◆ ABOUT THIS TASK
All of the records must come back exactly. Please repeat them in full.

◆ MATERIAL FOR THIS EXERCISE

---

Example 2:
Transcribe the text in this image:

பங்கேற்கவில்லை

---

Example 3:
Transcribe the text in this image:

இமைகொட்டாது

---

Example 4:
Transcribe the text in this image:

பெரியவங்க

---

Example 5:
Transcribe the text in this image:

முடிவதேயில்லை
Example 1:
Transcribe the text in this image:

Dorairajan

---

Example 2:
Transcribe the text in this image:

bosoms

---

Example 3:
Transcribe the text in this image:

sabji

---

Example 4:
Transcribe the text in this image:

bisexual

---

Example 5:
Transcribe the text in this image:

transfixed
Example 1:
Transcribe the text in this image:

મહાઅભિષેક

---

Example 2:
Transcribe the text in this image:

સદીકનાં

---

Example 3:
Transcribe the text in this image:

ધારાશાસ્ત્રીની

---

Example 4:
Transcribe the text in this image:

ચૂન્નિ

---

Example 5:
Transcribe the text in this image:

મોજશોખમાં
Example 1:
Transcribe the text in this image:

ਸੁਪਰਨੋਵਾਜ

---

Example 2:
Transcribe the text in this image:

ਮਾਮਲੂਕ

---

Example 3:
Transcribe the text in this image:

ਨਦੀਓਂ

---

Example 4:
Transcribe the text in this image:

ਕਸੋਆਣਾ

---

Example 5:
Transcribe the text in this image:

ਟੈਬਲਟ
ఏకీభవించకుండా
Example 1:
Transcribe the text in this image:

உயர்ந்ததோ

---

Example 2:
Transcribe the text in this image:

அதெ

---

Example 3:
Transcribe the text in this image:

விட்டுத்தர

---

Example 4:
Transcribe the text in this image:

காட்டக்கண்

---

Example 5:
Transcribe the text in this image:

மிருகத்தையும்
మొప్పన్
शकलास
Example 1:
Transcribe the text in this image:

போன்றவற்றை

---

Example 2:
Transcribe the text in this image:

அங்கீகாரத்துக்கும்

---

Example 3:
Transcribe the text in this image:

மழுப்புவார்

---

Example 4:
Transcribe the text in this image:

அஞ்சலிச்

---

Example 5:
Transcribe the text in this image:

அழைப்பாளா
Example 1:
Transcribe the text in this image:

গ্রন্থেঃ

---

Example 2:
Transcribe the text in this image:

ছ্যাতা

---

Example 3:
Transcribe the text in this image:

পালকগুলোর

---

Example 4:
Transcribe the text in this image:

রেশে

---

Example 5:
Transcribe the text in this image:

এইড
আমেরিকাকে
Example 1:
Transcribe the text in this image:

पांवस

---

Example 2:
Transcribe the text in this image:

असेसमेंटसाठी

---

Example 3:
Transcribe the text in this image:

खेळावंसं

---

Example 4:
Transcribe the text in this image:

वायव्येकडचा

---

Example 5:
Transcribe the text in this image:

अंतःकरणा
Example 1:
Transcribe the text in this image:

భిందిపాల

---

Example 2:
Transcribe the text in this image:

◆ EXERCISE ANSWER
---

Example 2:
Transcribe the text in this image:

பங்கேற்கவில்லை

---

Example 3:
Transcribe the text in this image:

இமைகொட்டாது

---

Example 4:
Transcribe the text in this image:

பெரியவங்க

---

Example 5:
Transcribe the text in this image:

முடிவதேயில்லை
Example 1:
Transcribe the text in this image:

Dorairajan

---

Example 2:
Transcribe the text in this image:

bosoms

---

Example 3:
Transcribe the text in this image:

sabji

---

Example 4:
Transcribe the text in this image:

bisexual

---

Example 5:
Transcribe the text in this image:

transfixed
Example 1:
Transcribe the text in this image:

મહાઅભિષેક

---

Example 2:
Transcribe the text in this image:

સદીકનાં

---

Example 3:
Transcribe the text in this image:

ધારાશાસ્ત્રીની

---

Example 4:
Transcribe the text in this image:

ચૂન્નિ

---

Example 5:
Transcribe the text in this image:

મોજશોખમાં
Example 1:
Transcribe the text in this image:

ਸੁਪਰਨੋਵਾਜ

---

Example 2:
Transcribe the text in this image:

ਮਾਮਲੂਕ

---

Example 3:
Transcribe the text in this image:

ਨਦੀਓਂ

---

Example 4:
Transcribe the text in this image:

ਕਸੋਆਣਾ

---

Example 5:
Transcribe the text in this image:

ਟੈਬਲਟ
ఏకీభవించకుండా
Example 1:
Transcribe the text in this image:

உயர்ந்ததோ

---

Example 2:
Transcribe the text in this image:

அதெ

---

Example 3:
Transcribe the text in this image:

விட்டுத்தர

---

Example 4:
Transcribe the text in this image:

காட்டக்கண்

---

Example 5:
Transcribe the text in this image:

மிருகத்தையும்
మొప్పన్
शकलास
Example 1:
Transcribe the text in this image:

போன்றவற்றை

---

Example 2:
Transcribe the text in this image:

அங்கீகாரத்துக்கும்

---

Example 3:
Transcribe the text in this image:

மழுப்புவார்

---

Example 4:
Transcribe the text in this image:

அஞ்சலிச்

---

Example 5:
Transcribe the text in this image:

அழைப்பாளா
Example 1:
Transcribe the text in this image:

গ্রন্থেঃ

---

Example 2:
Transcribe the text in this image:

ছ্যাতা

---

Example 3:
Transcribe the text in this image:

পালকগুলোর

---

Example 4:
Transcribe the text in this image:

রেশে

---

Example 5:
Transcribe the text in this image:

এইড
আমেরিকাকে
Example 1:
Transcribe the text in this image:

पांवस

---

Example 2:
Transcribe the text in this image:

असेसमेंटसाठी

---

Example 3:
Transcribe the text in this image:

खेळावंसं

---

Example 4:
Transcribe the text in this image:

वायव्येकडचा

---

Example 5:
Transcribe the text in this image:

अंतःकरणा
Example 1:
Transcribe the text in this image:

భిందిపాల

---

Example 2:
Transcribe the text in this image:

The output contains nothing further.